La description des moyens déployés par Pékin au service de sa vision du monde est convaincante : diabolisation des États-Unis – seul rival à sa mesure –, suspicion vis-à-vis de l’étranger – et des Européens « suivistes » de Washington –, recherche non d’alliances mais de majorités internationales – l’Occident n’étant qu’une « minorité » cherchant à se faire passer pour la « communauté internationale » –, stratégie de présence économique, commerciale et technologique à travers la Belt and Road Initiative, aspiration à une plus grande autosuffisance et à la dominance technologique…

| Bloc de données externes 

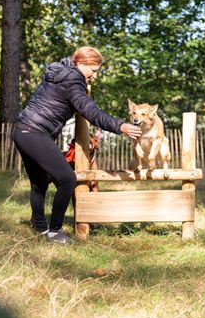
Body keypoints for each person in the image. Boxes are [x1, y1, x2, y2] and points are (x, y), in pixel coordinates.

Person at [13, 46, 142, 244]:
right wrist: (121, 126)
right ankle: (55, 231)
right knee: (67, 179)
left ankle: (40, 228)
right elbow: (92, 113)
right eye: (93, 70)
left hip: (23, 130)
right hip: (35, 133)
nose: (94, 76)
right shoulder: (73, 81)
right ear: (80, 63)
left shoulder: (58, 71)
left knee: (39, 182)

L’intéressant concept d’une « diplomatie comptable », accumulant les fidélités sans alliance formelle, explique et annonce sans doute, pour l’auteur, l’émergence d’un nouveau monde. Si l’ouverture économique et technologique des sociétés rend peu vraisemblable un renfermement autarcique, elle pourrait permettre, par contre, l’émergence d’une bi-(ou multi-)mondialisation, sériée en aires d’influence. C’est sans doute, commente Alice Ekman, ce qui s’annonce à travers la nouvelle cristallisation des coalitions internationales. La dissociation financière et technologique qu’entreprend la Chine vis-à-vis des États-Unis en étant, par exemple, le signe le plus tangible. Dans cette lutte des coalitions, la Chine dispose de vraies cartes, souligne l’auteur, même si l’opacité du système politique chinois interdit la mesure exacte de ses forces.

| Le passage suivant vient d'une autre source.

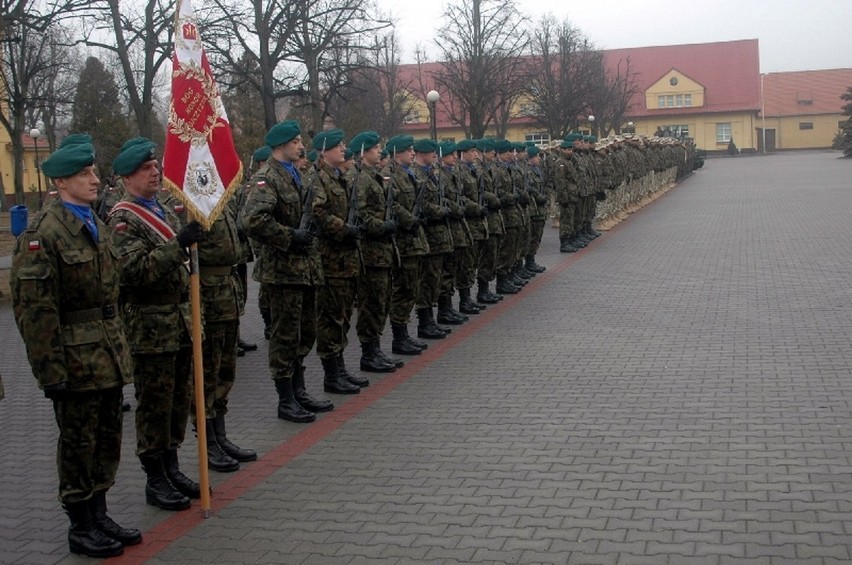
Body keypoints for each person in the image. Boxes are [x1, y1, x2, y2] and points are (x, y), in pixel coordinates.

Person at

Sans conteste, la Chine de Xi Jinping a changé : plus lourde dans les organismes internationaux, plus assertive, plus exigeante, bref plus présente. Doit-on s’en étonner ? Ou Pékin ne fait-il que suivre la pente normale de l’affirmation d’une puissance en reconstruction ? Il faudra compter demain avec la Chine, mais est-ce une surprise ? Ce qui nous choque, c’est la ferme articulation entre la répression interne et l’affirmation externe, ainsi que le narratif, qui reprend les canons marxistes-léninistes. L’obstination de l’auteur à saluer l’orthodoxie marxiste de Xi Jinping n’était cependant peut-être pas nécessaire… Le discours chinois est d’ailleurs plus léniniste, ou stalinien, que marxiste. Et Staline lui-même, à compter des années trente, c’est-à-dire alors que l’URSS devenait une puissance, eut-il une diplomatie marxiste ou simplement une diplomatie de force ? Le débat sur le marxisme de Xi Jinping importe peu au regard de la nouveauté du monde que décrit Alice Ekman, où s’imposera, marxiste ou non, la Chine.